Auriferous Flame – The Great Mist Within
Black Metal – Grèce
Il circule en ville une rumeur : Ayloss, l’entité derrière Spectral Lore, l’un des projets phare de la scène RABM, ne serait pas un simple humain mais en réalité un collectif de créatures humanoïdes fonctionnant avec un esprit de ruche. Selon nos sources, c’est en tout cas l’hypothèse la plus plausible pour expliquer les sorties nombreuses, parallèles et toutes excellentes qui lui (leur ?) sont attribuées.
Pas si longtemps après le dernier album de Spectral Lore, suivi d’un nouveau Mystras, puis du spin-off de Heavy Metal épique Clarent Blade, et littéralement à la suite de Fortress of the Pearl, Ayloss nous sert Auriferous Flame, un projet censé rendre hommage au Black Metal à l’ancienne. Si Auriferous Flame a bien otutes les qualités d’un excellent Black Metal atmosphérique des années 90, il est nimbé du brouillard mystique, du riffing si particulier et tortueux du monsieur. L’une des sorties Black Metal les plus entraînantes de cette fin d’année, relevée d’une identité sonore unique.
Wraithlord – A Dance in the Ghostlight
Black Metal – USA
Ce qu’il y a de super avec la scène USBM, au-delà de sa grande variété musicale et artistique, c’est son contingent d’artistes solo capables de prendre n’importe quels aspects du Heavy Metal ou du Rock qui leur chantent, et de les intégrer à leur propre recette à la fois rafraîchissante et fidèle au Black Metal, le tout avec en général une productivité impressionante.
A ce stade, tout le monde connaît Lamp of Murmuur, mais il y en a quelques autres comme Mäleficientt, ou encore Wraithlord à qui l’on doit déjà trois albums originaux et un album de reprises rien que cette année. Il se passe beaucoup de choses dans sa musique : du Heavy old school, du Post-Punk et du Death Rock, et même des touches de Surf Rock. Mais ne vous y trompez pas, Wraithlord demeure Black Metal en toutes circonstances : furieux, épique, glacial et sans pitié. Et super fendard également.
Gusforladt – Friendship, Love and War
Raw, Epic Black Metal – USA
Bon, soyons honnêtes, le Black Metal c’est tout le temps pareil. Une bande de types qui braillent avec une voix de fausset enroué, des riffs en trémolo chouinants, un son tout pourri, etc etc [insérer meme peu inspiré sur le Black Metal ici].

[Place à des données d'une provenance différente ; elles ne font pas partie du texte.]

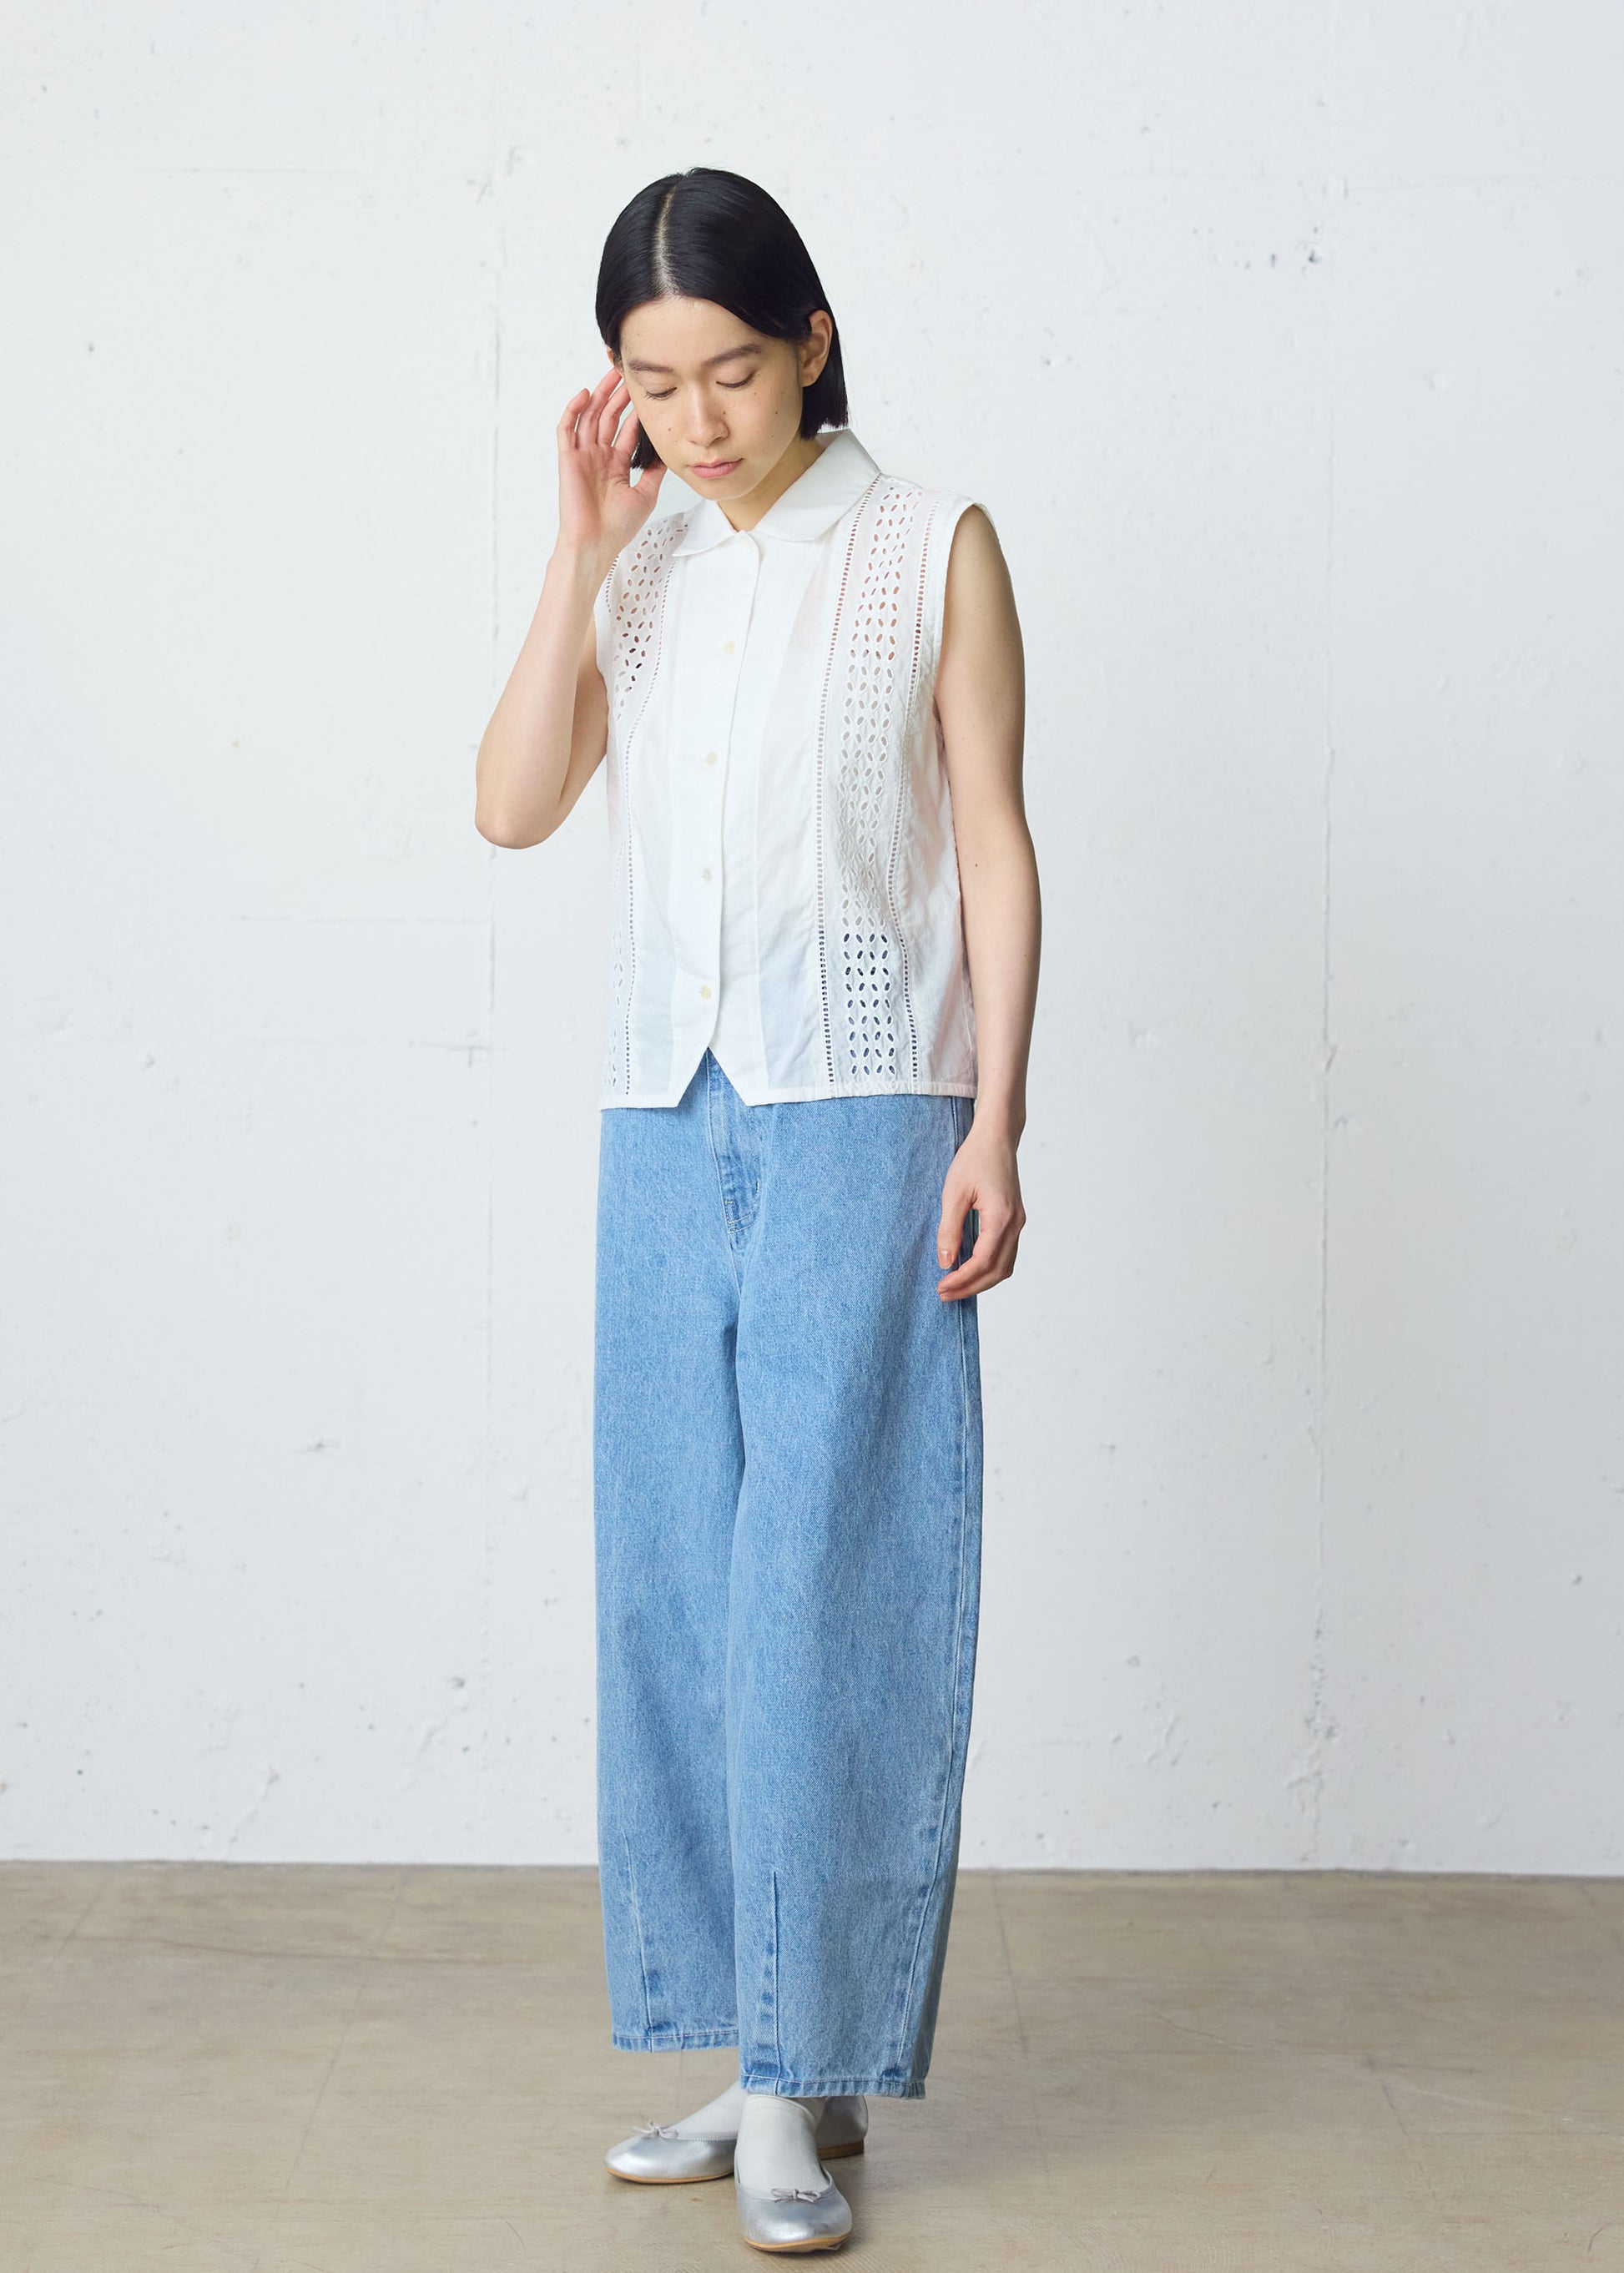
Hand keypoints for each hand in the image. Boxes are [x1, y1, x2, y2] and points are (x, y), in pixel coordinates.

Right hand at [556, 366, 665, 565]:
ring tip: (611, 375)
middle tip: (627, 373)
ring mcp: (583, 456)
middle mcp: (598, 457)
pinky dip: (573, 410)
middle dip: (617, 395)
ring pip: (589, 417)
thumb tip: (669, 450)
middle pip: (607, 417)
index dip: (634, 410)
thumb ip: (655, 471)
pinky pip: (566, 429)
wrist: (595, 544)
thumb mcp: (646, 494)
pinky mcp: (568, 459)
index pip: (625, 430)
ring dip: (599, 395)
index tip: (646, 391)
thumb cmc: (618, 527)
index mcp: (616, 465)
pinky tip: (584, 394)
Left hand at [936, 1123, 1024, 1300]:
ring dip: (981, 1281)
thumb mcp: (954, 1193)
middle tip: (944, 1295)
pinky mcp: (1015, 1220)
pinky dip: (989, 1268)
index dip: (962, 1279)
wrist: (997, 1138)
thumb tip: (945, 1262)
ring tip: (956, 1287)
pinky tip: (970, 1269)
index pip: (983, 1261)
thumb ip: (950, 1229)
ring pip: (1005, 1266)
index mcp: (1001, 1217)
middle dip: (971, 1287)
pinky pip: (1006, 1254)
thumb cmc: (974, 1159)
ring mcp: (1018, 1223)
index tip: (941, 1287)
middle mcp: (1015, 1224)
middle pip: (997, 1271)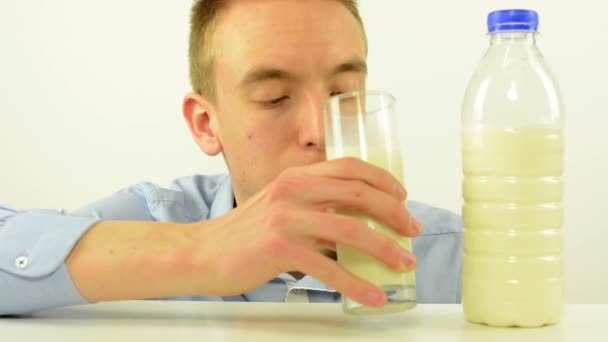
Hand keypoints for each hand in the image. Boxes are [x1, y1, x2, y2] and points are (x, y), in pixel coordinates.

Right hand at [195, 157, 420, 306]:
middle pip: (359, 194)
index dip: (383, 180)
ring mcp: (286, 218)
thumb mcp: (280, 206)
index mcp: (296, 176)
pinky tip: (373, 295)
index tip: (403, 196)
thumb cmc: (243, 233)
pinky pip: (330, 269)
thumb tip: (354, 227)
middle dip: (394, 212)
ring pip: (351, 230)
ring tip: (404, 263)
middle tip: (412, 231)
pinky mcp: (280, 248)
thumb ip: (313, 207)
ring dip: (385, 248)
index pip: (349, 168)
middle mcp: (293, 190)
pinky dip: (357, 284)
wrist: (202, 252)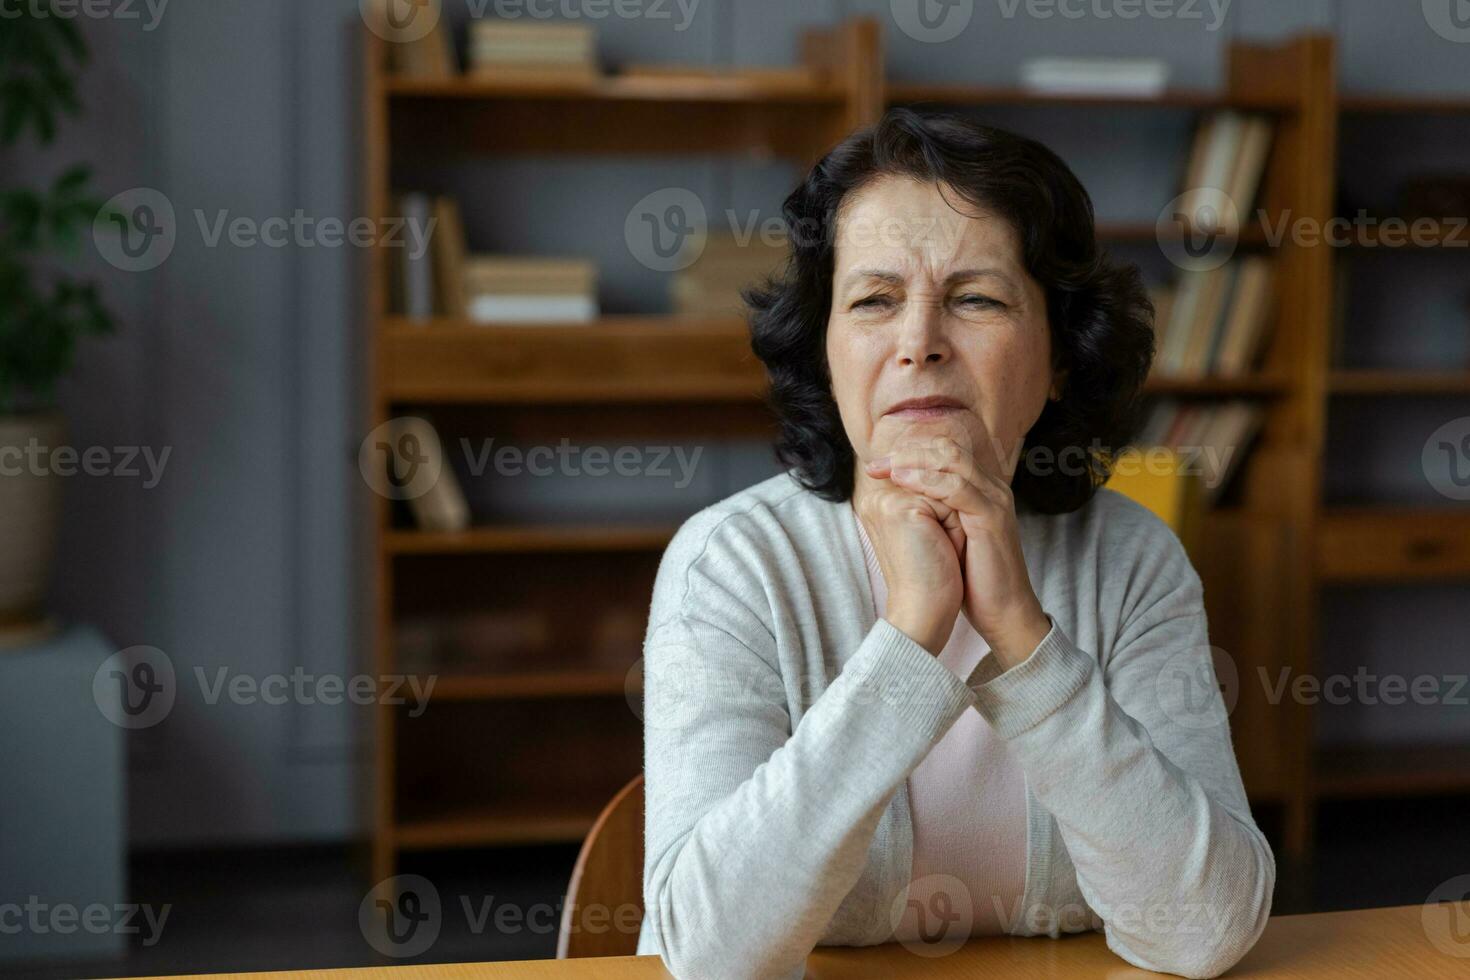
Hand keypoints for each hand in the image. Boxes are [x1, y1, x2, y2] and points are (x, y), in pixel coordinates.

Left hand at [864, 434, 1050, 669]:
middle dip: (907, 452)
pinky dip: (926, 481)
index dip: (909, 453)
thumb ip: (930, 512)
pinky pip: (957, 487)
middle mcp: (991, 487)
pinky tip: (901, 482)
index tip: (875, 466)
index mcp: (981, 489)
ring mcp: (994, 500)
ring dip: (913, 461)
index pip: (944, 452)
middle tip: (875, 464)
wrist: (1002, 610)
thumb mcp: (947, 537)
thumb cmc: (972, 578)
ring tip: (884, 468)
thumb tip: (893, 500)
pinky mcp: (992, 517)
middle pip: (947, 449)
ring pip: (952, 460)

Alors, pourquoi ça marche toujours autant ? Pourquoi on passe encore et toujours notre temps, en 2022, à guetter ce qui sort des caves des mamans du monde entier ? Parce que peu importe le nombre incalculable de copies, d’emprunts et d’hommages que se font tous ces artistes les uns aux autres, peu importe le fait que tout groupe de Black Metal soit depuis longtemps condamné à marcher sur les épaules des titans ; il y aura toujours quelqu’un, quelque part, qui te sortira un nouveau mélange de ces quelques éléments typiques pour emmener tes tripes et ton âme pour quelques dizaines de minutes de pure transe.
En la matière, Gusforladt a tout : les cris, les riffs, les claviers, le son crado, et surtout ce sens des mélodies Heavy Metal empressées et incroyablement épiques… Avec un petit twist cependant ; attendez-voir de tomber sur la chevauchée Morriconesque de Heads Bowed in Silent Prayer. Du Black Metal qui donne envie d’empoigner son épée pour aller pourfendre dragons, orques et autres propriétaires terriens.